30 June 2009

Tips to survive the cycling heat

It's merciless all this week in London, with temperatures well over 30 Celsius. And beware: a bicycle saddle can apparently reach 60 if left in the sun. Which is clearly twice as hot as 30.

So here's your Top Ten Tips on coping with the heat while cycling round the capital:

• When buying ice-lolly to eat while cycling along, choose safe, reflective flavour such as strawberry or lemon

• Stay cool emotionally by not shouting at car drivers whose air-conditioners will drown you out – concentrate on the open-tops

• Warmed-up fizzy drinks will spray a sticky mess everywhere if opened before they've settled – useful against pedestrians who cross on red

• Develop a taste for neat whisky to avoid transporting ice

• Car drivers stuck in jams get even more bad-tempered, so take games, quizzes etc to cheer them up

• Stick to medical guidelines of at least eight glasses of alcohol per day, and no more than three units of water

• Sunburn can be bad enough to warrant a day off work, so plan carefully

• Avoid showing embarrassing underarm wet patches by not giving hand signals

• Clear the queue for the shower on arrival at work by wearing sombrero, coughing

• Wait three days till it gets cold and windy again


  1. • Stick to medical guidelines of at least eight glasses of alcohol per day, and no more than three units of water

    I was wondering why I was feeling a bit ill-- I'd forgotten this important piece of advice.

  2. A pedant writes...

    30 degrees Celsius is 303 K (237 + 30). "Twice as hot" would be 606 K, or 333 degrees Celsius (606 - 273), enough to cause some very nasty injuries if brought into sustained contact with the delicate parts of one's anatomy.

    60 degrees C is only 333 K (273 + 60) and therefore just 10% hotter.

    Funny how the number 333 occurs in both calculations - pure coincidence I think, although added together they make 666 - gulp!
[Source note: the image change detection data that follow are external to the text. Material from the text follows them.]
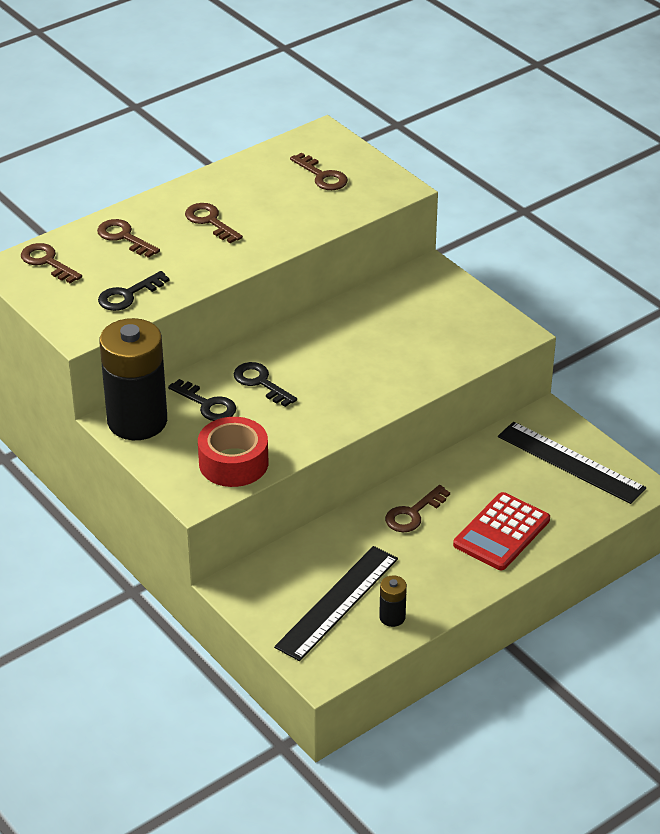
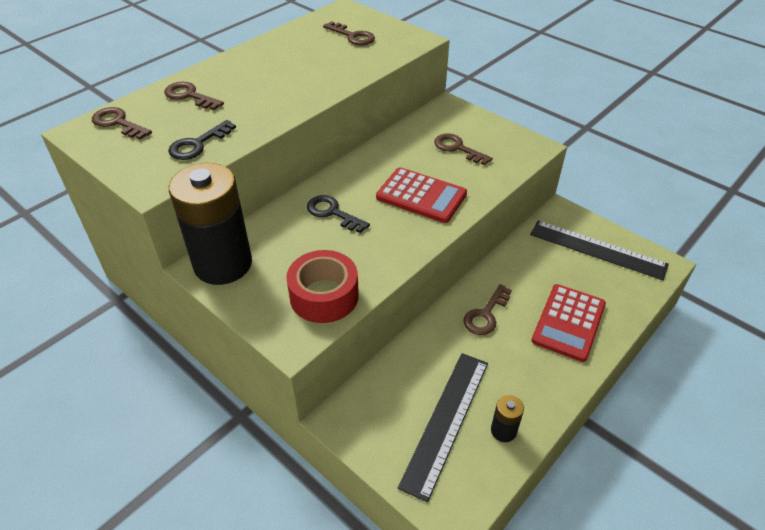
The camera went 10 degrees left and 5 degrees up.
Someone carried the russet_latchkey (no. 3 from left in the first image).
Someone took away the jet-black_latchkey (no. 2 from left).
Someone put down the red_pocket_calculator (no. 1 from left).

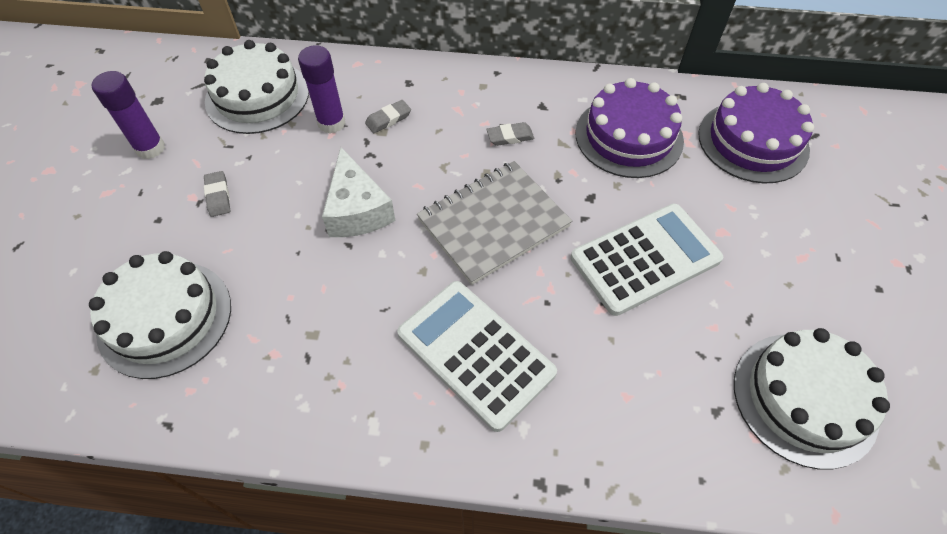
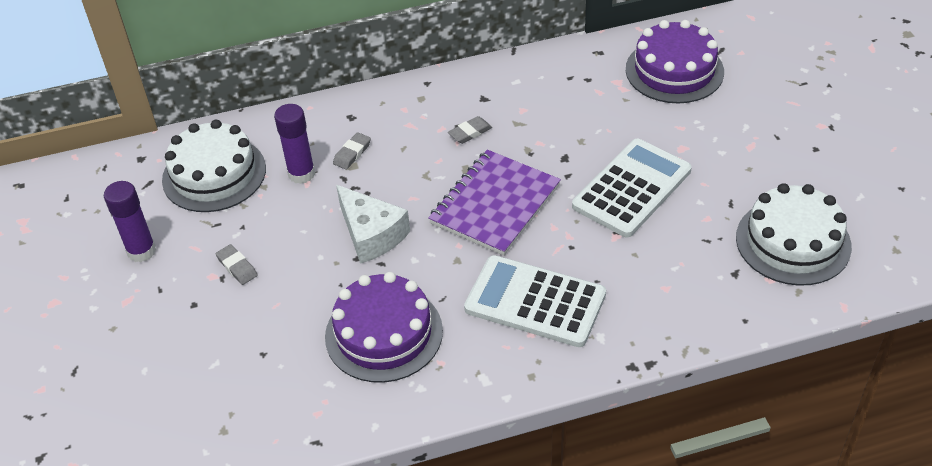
The camera went 20 degrees left and 10 degrees down.
Someone carried the purple_cake (no. 1 from left).
Someone repainted the gray_exercise_book, which became the purple_exercise_book.
Someone took away the white_cake (no. 1 from left).

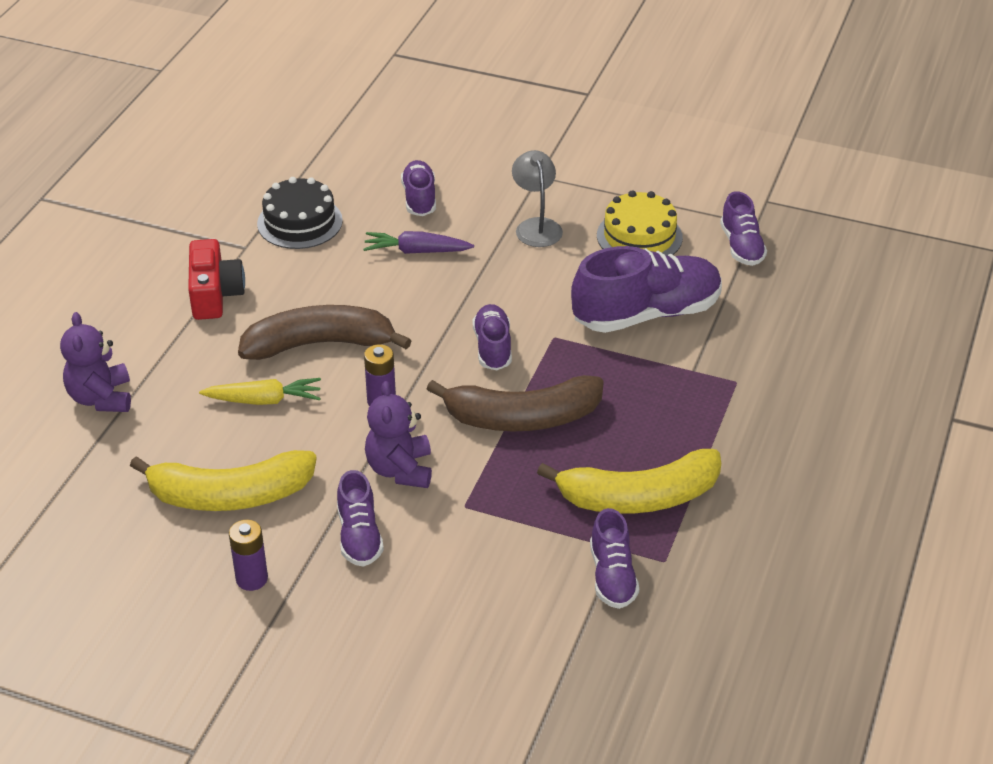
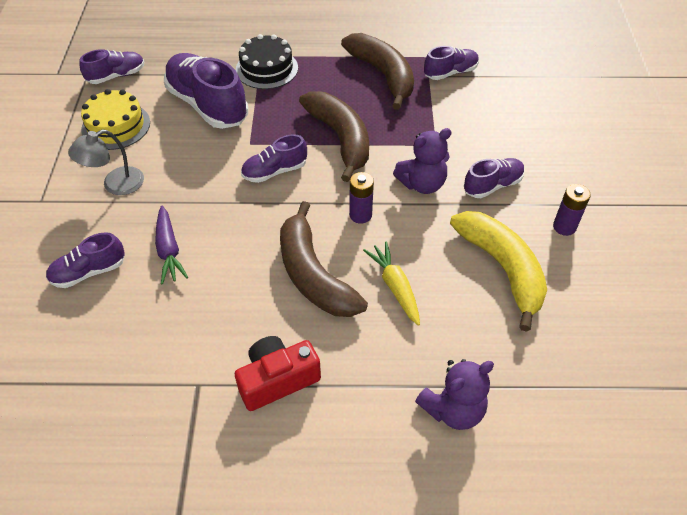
The camera went 110 degrees left and 10 degrees up.
Someone carried the jet-black_cake.
Someone repainted the bright_yellow_banana_fruit (no. 2 from left), which became the russet_banana_fruit (no. 3 from left).

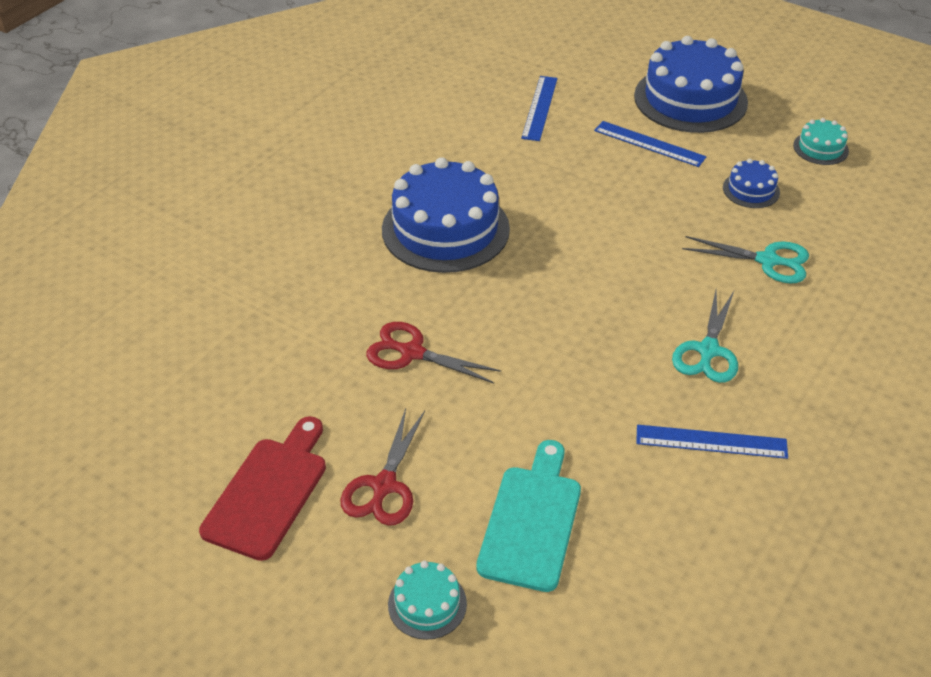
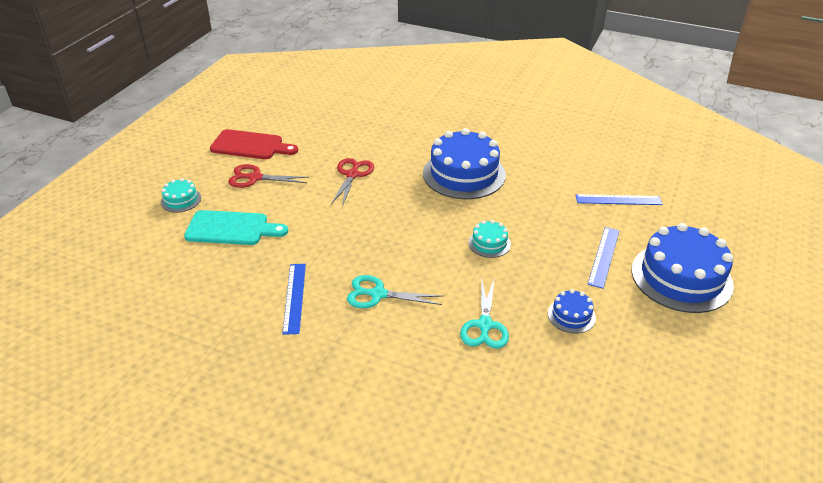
The camera went 80 degrees right and 5 degrees down.
Someone carried the teal_cake (no. 2 from left).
So that's what you were really getting at?

  3. Er, I was being ironic - I once did a Physics S level, you know. Mind you, it's completely useless: every time I apply for a job these days it has to be done via an online form, whose drop-downs in the 'Qualifications' section never have S levels. I'm not sure I know what an S level is anyway. Probably half as good as an AS level.